Durch die im Grundgesetz verankerte Schuldenbremse sind auch die Bundesländer verpflichtet, bis zum Jahr 2020 ohne neue Schuldenaufnahme auszukommen. Der Bundeshaushalt hat seit 44 Jahren jedes Jahr neue Schulden aufgenommen und die Bundesregierung hofft, erstmals 2015 ohne neue Schuldenaufnahme auszukommen.
Wie erwähnt, nehmen wir in diesem Jahr voraussichtlich rund 3,4 Mrd. Euro neue Schulden auf. Um das auszugleichen, müssten wir 70 000 Stellen einsparen. Das geht nicht - weder bei den rund 175 000 Lehrerinnen und Lehrern, noch angesichts des doppelten Abiturjahrgangs bei den rd. 116 000 Stellen, die wir an den Hochschulen unseres Landes finanzieren. Einsparpotentiale dieser Größenordnung sind ebenso bei den rd. 50 000 Polizeistellen, bei den 30 000 Stellen in der Justiz oder in der Finanzverwaltung nicht möglich.
Wir setzten alle Einrichtungen des Landes, alle Programme und alle auch die freiwilligen gesetzlichen Leistungen des Landes auf den Prüfstand - und das wird auch zu weiteren Einsparungen führen müssen. Trotzdem brauchen wir im Bund eine Reform der Erbschaftssteuer und eine stärkere Beteiligung der höheren Einkommen über einen erhöhten Spitzensteuersatz und eine Vermögenssteuer oder Abgabe, um überhaupt die Chance zu haben, 2020 einen Haushalt ohne zusätzliche Neuverschuldung zu erreichen. Erst danach wäre überhaupt an die Tilgung der bisher aufgelaufenen Schulden zu denken.

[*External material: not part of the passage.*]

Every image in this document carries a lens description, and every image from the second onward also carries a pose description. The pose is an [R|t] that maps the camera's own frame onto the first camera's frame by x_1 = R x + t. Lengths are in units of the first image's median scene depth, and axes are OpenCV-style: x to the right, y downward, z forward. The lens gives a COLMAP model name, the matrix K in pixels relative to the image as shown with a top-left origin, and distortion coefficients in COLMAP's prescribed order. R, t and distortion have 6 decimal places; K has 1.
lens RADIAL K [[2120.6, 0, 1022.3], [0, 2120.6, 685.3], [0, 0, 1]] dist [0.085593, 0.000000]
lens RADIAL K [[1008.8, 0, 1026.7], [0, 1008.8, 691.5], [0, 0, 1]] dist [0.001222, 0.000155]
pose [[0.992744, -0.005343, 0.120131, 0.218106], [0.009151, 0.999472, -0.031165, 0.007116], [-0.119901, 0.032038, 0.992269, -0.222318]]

Wir haben uns für eine sozial gestaffelte Umsetzung des Tarifabschlusses entschieden, da wir glauben, dass die unteren Besoldungsgruppen durch steigende Lebenshaltungskosten besonders getroffen werden. Diese Lösung bedeutet Mehrkosten für das Land in Höhe von über 600 Mio. Euro.

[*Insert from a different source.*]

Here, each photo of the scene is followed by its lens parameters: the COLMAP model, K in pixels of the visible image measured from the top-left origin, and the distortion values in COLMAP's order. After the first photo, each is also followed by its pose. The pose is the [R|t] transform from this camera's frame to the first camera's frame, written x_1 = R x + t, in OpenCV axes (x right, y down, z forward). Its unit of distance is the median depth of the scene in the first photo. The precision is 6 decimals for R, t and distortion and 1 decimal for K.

Würde eine 1:1-Übertragung auf alle Gehaltsgruppen stattfinden, bedeutete dies zusätzliche rund 700 Mio. Euro pro Jahr. Und diese Mehrkosten entsprechen etwa einem Stellenabbau von 14 000 Stellen im öffentlichen Dienst.
Die finanzielle Ausstattung des Landes und die Schuldenbremse lassen eine andere Entscheidung nicht zu. Insofern haben wir keine normale Haushaltslage, im Gegenteil: die Haushaltslage ist dramatisch und wir kämpfen um jeden Euro, damit wir die Neuverschuldung in 2020 auf null reduzieren. Bereits mit dem Haushalt 2013 müssen wir sehr schmerzhafte Einschnitte vornehmen. Es geht also nicht darum, dass wir Ihnen die Weitergabe der Tariferhöhungen nicht gönnen, aber wir können faktisch ohne Kahlschlag keinen 1:1-Übertrag leisten. Gleichzeitig haben wir für die Abgeordneten des NRW-Landtags für 2013 und 2014 eine Nullrunde vereinbart.

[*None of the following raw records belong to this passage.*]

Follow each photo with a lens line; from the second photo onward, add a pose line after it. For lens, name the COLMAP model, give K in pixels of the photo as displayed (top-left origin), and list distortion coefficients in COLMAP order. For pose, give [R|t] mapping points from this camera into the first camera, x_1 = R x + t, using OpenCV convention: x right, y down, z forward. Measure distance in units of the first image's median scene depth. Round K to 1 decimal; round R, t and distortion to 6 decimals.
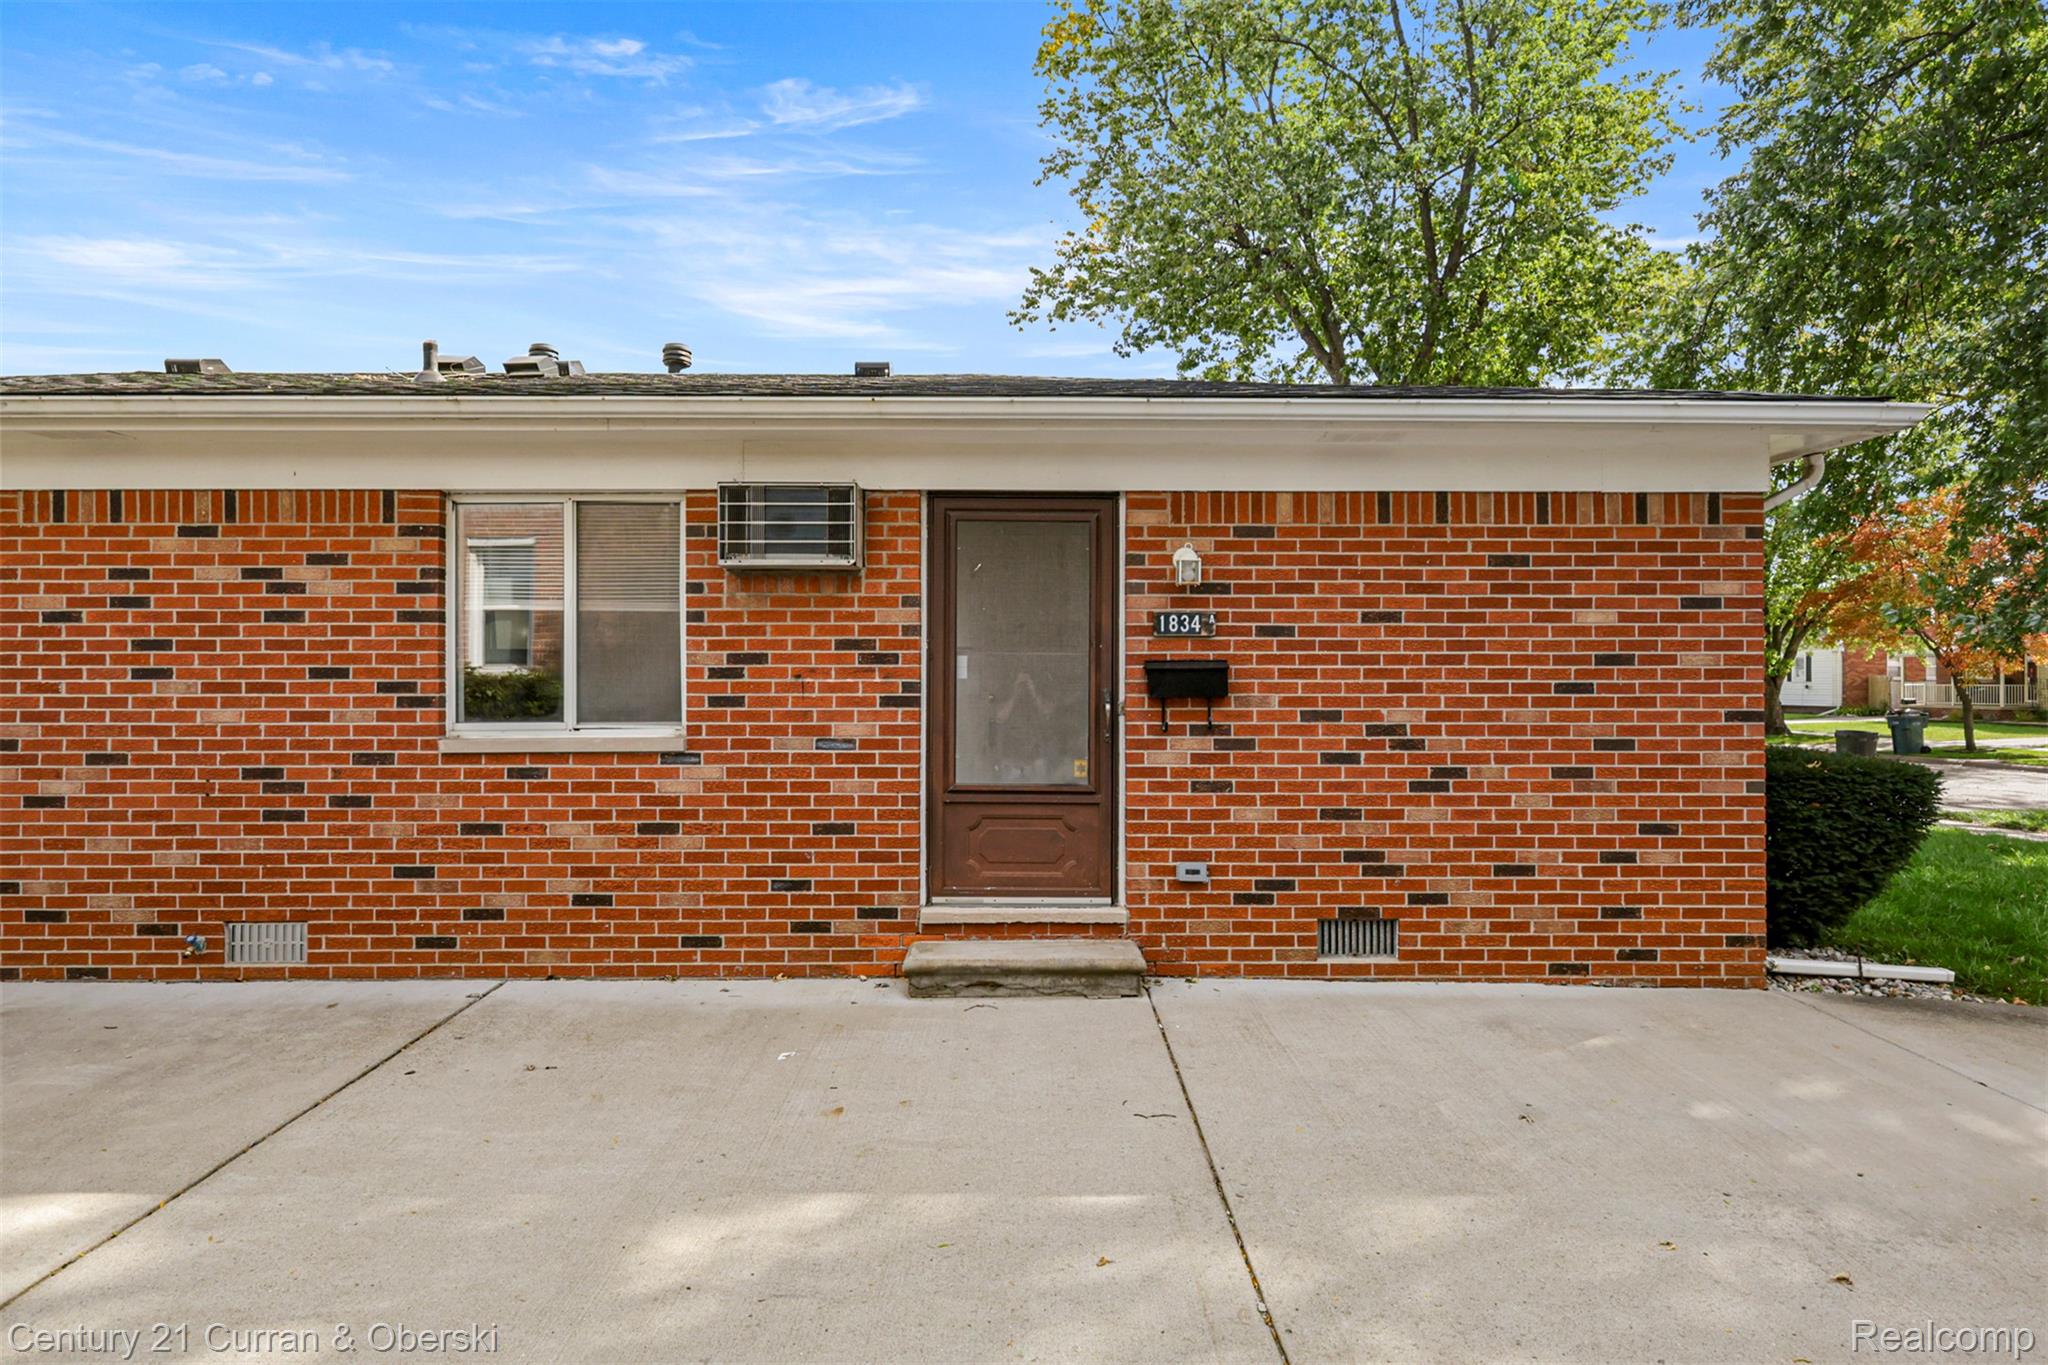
lens RADIAL K [[1040.0, 0, 1024.1], [0, 1040.0, 674.2], [0, 0, 1]] dist [0.003150, -0.000406]
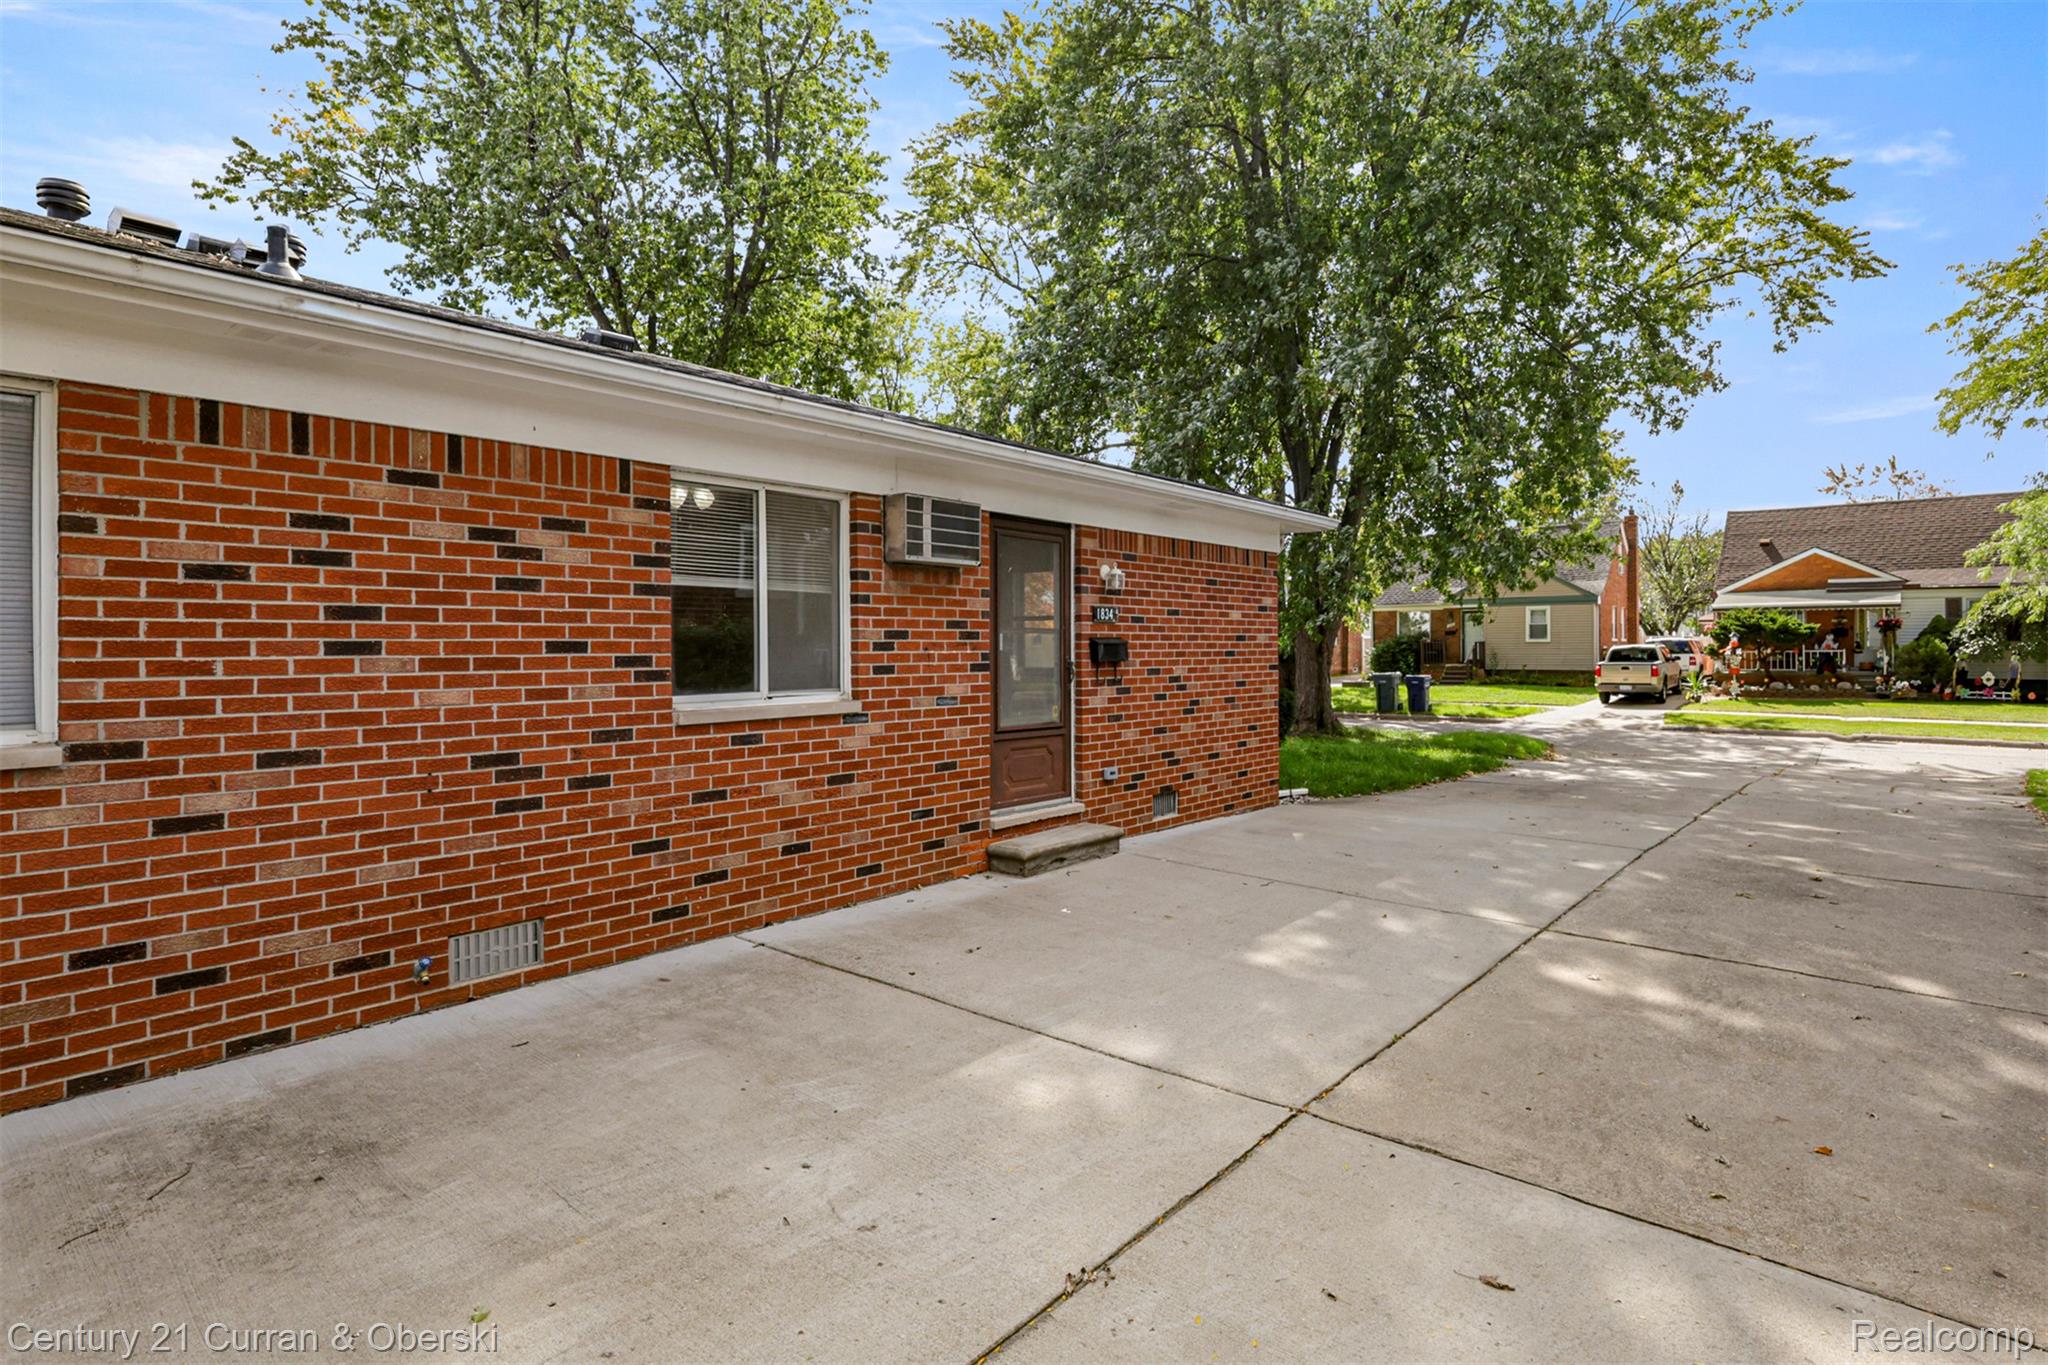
lens RADIAL K [[1056.2, 0, 1021.1], [0, 1056.2, 646.2], [0, 0, 1]] dist [0.001193, 0.000286]
pose [[0.648644, -0.001752, 0.761090, -1.124058], [0.000291, 0.999998, 0.002055, -0.003611], [-0.761092, -0.001112, 0.648643, 0.075573]]
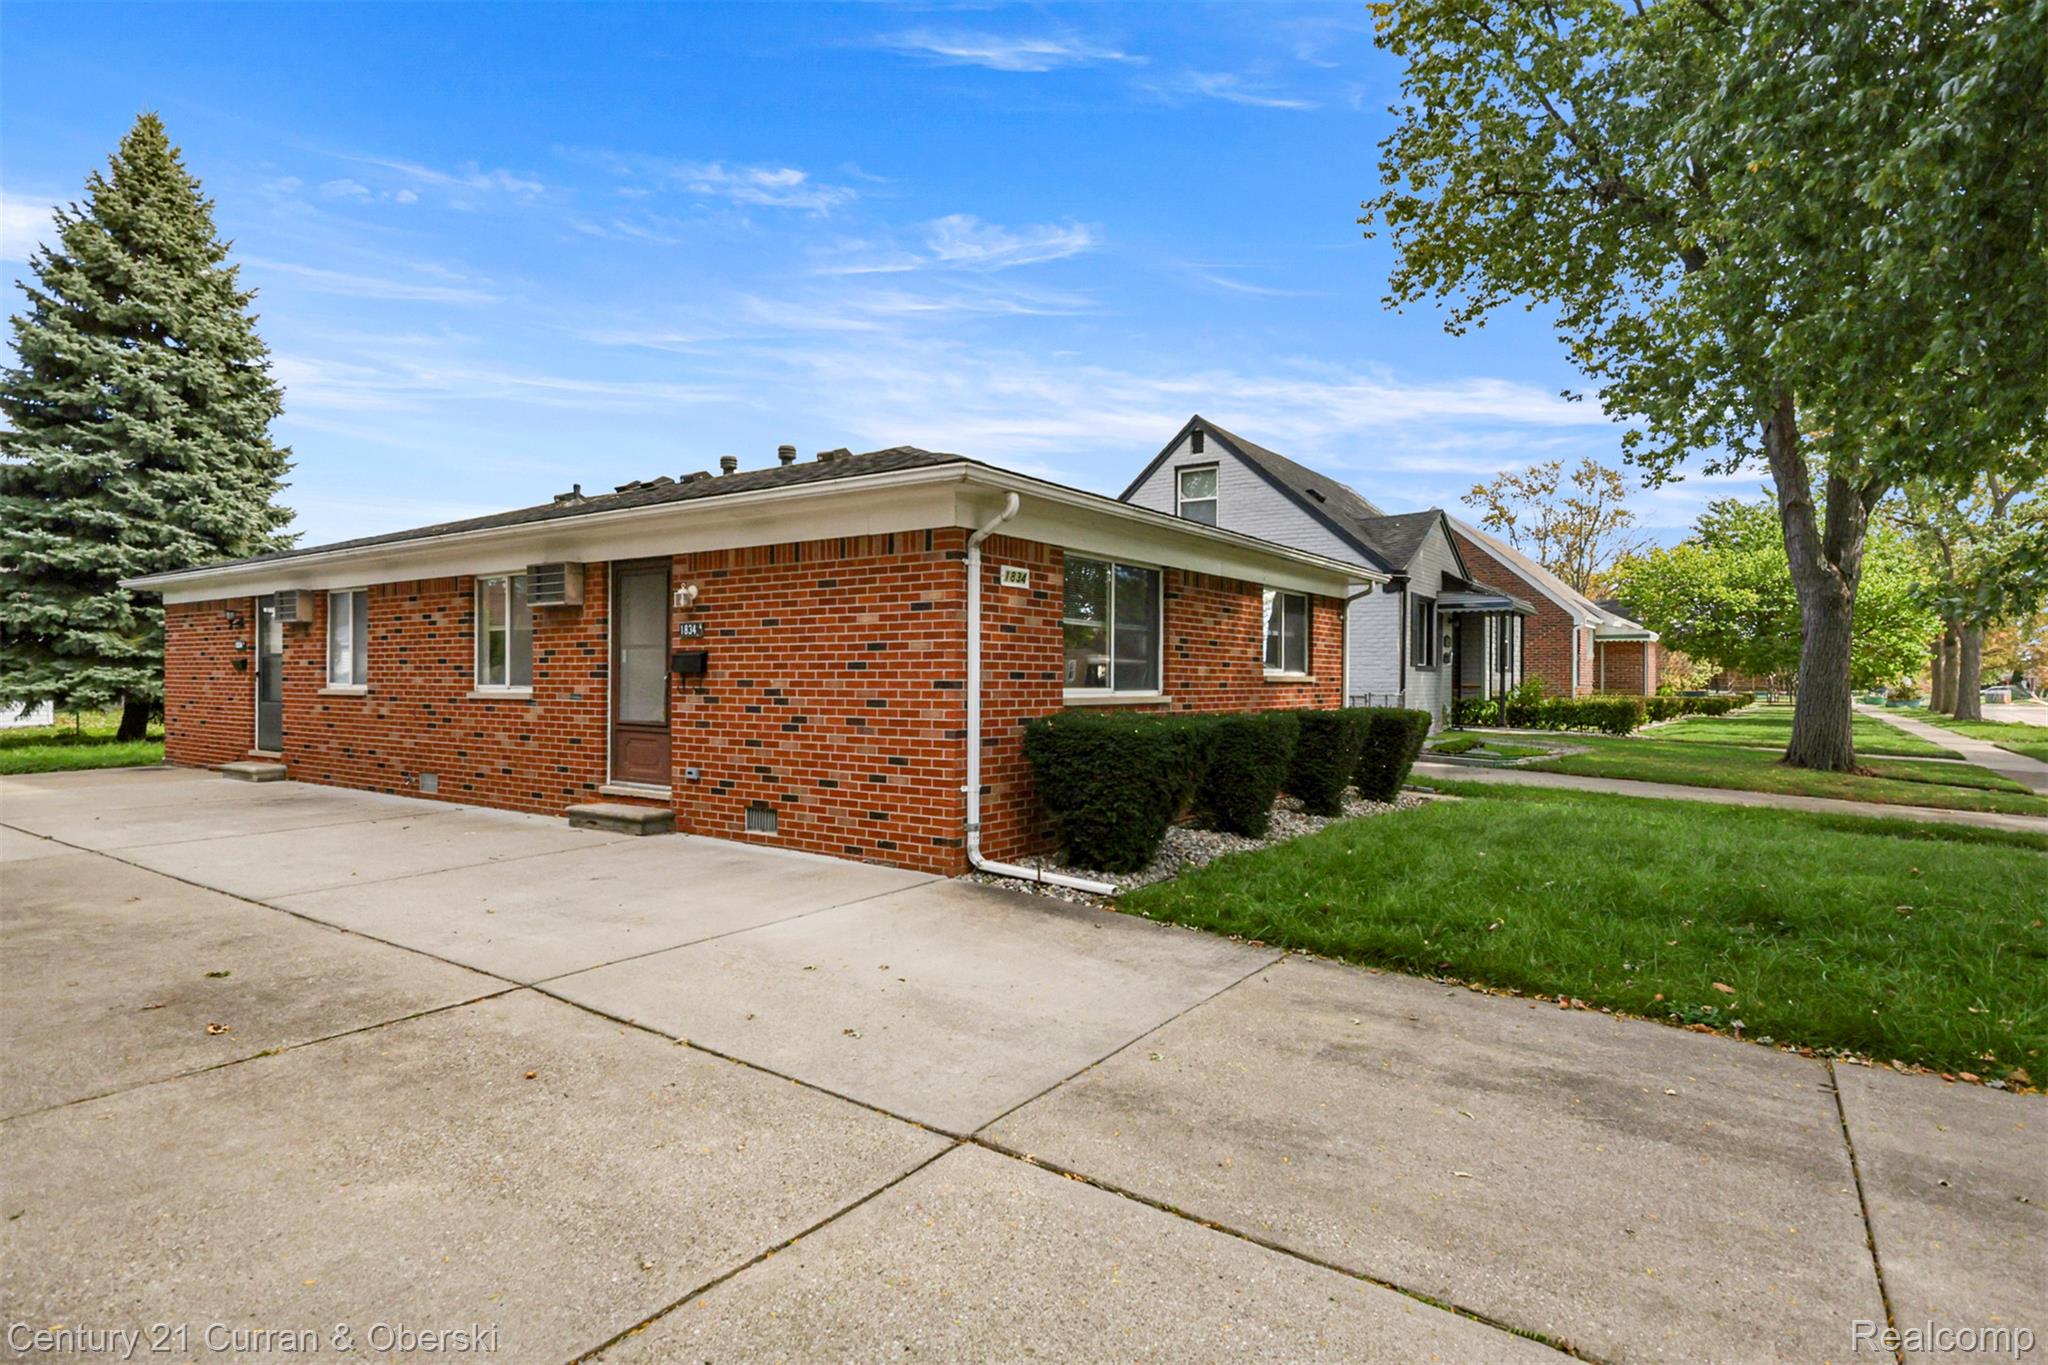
lens RADIAL K [[1064.7, 0, 1024.0], [0, 1064.7, 682.5], [0, 0, 1]] dist [-0.002425, 0.000063]
pose [[0.818564, 0.004311, -0.574399, 1.620068], [0.000724, 0.999963, 0.008536, 0.024740], [0.574415, -0.007403, 0.818531, -0.129131]]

Wir stehen nur in NRW ganz praktisch vor dem Problem, dass bei Überschreitung der Verfassungsgrenze der Schuldenaufnahme sofort das Verfassungsgericht angerufen wird, die grundgesetzlich vorgeschriebene Schuldengrenze im Jahr 2020 greift und vor allem der Anteil der Zinszahlungen im Haushalt immer weiter anwächst. Die historisch niedrigen Zinssätze helfen uns im Moment. Ich wüsste nicht, wie wir einen deutlichen Anstieg der Zinsen ohne dramatische Einschnitte verkraften sollten.